Bunt und für einen guten Zweck
Beim Verein Jahresringe produzieren Langzeitarbeitslose Masken und vieles mehr
In einem Hinterzimmer in der Erlanger Straße in Neukölln offenbart sich ein buntes Kinderparadies. Gestrickte Tiere, Kissen und Rucksäcke stapeln sich in Regalen und hängen an der Wand. Produziert werden sie von Langzeitarbeitslosen, die über das Jobcenter Tempelhof-Schöneberg an den Verein „Jahresringe Gesellschaft für Arbeit und Bildung“ vermittelt wurden.
Er ist Träger der Arbeitsgelegenheit mit Mehraufwandsentschädigung. „Im Volksmund Ein-Euro-Job genannt“, wie die Pressesprecherin des Jobcenters, Silke Berlin, ergänzt. Derzeit sind zehn Frauen im Projekt beschäftigt. Anfangs strickten, häkelten und nähten sie Sitzkissen, Schürzen, Handschuhe, Socken, Puppenkleider und Kuscheltiere in Form von Eulen, Quallen oder Katzen, die an Kitas und Schulen verteilt wurden. Mit der Corona-Krise fiel Mitte März die Entscheidung, sich verstärkt auf die Herstellung von Mund-Nasen-Schutzmasken zu konzentrieren. Seitdem haben die Frauen mehr als 500 angefertigt. Sie werden kostenlos an Bedürftige und Seniorenheime abgegeben.

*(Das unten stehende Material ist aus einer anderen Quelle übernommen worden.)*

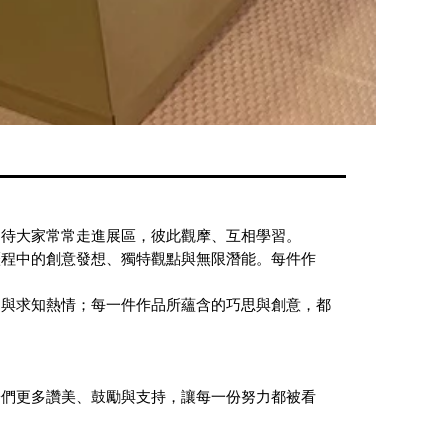
期待大家常常走進展區，彼此觀摩、互相學習。
歷程中的創意發想、獨特觀點與無限潛能。每件作
力與求知熱情；每一件作品所蘊含的巧思與創意，都
子們更多讚美、鼓勵與支持，讓每一份努力都被看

„Ich mochte das Stricken nicht, konnte es nur ganz wenig. Außerdem bin ich ein ungeduldiger Mensch“, gibt Gülser Inanc, eine der Beschäftigten, zu. Inzwischen macht sie jedoch einen zufriedenen Eindruck. Die Arbeit mache ihr Spaß – und genau darum geht es auch dem Jobcenter und dem Verein Jahresringe. „Ziel der Maßnahme ist, dass die Teilnehmer erst einmal wieder eine Tagesstruktur und soziale Kontakte bekommen. Durch die Langzeitarbeitslosigkeit sind sie zu Hause total isoliert“, erklärt Silke Berlin. Wichtig sei außerdem, dass die Arbeit zu einem Erfolgserlebnis führe. Wer seit Jahren Arbeitslosengeld II beziehe, sei das kaum noch gewohnt. Knapp 11 300 Menschen in Tempelhof-Schöneberg sind arbeitslos, 3227 von ihnen seit mehr als einem Jahr (Stand Mai 2020). In der Nähstube wurden die Frauen, fast alle Migrantinnen aus der Türkei, Russland und dem arabischen Raum, zunächst angelernt. Manche fingen komplett ohne Vorkenntnisse an. Angelegt ist die Maßnahme auf ein Jahr. Während dieser Zeit bringen sich die Teilnehmerinnen auch untereinander die Arbeit an der Nähmaschine bei oder helfen sich anderweitig, derzeit auch über Videokonferenzen. „Die meisten sind Hausfrauen“, berichtet Projektleiterin Irene Heinz. „Es ist aber auch eine Russin dabei, die in ihrer Heimat Ingenieurin war.“ Ihre Qualifikation sei allerdings in Deutschland nicht anerkannt worden.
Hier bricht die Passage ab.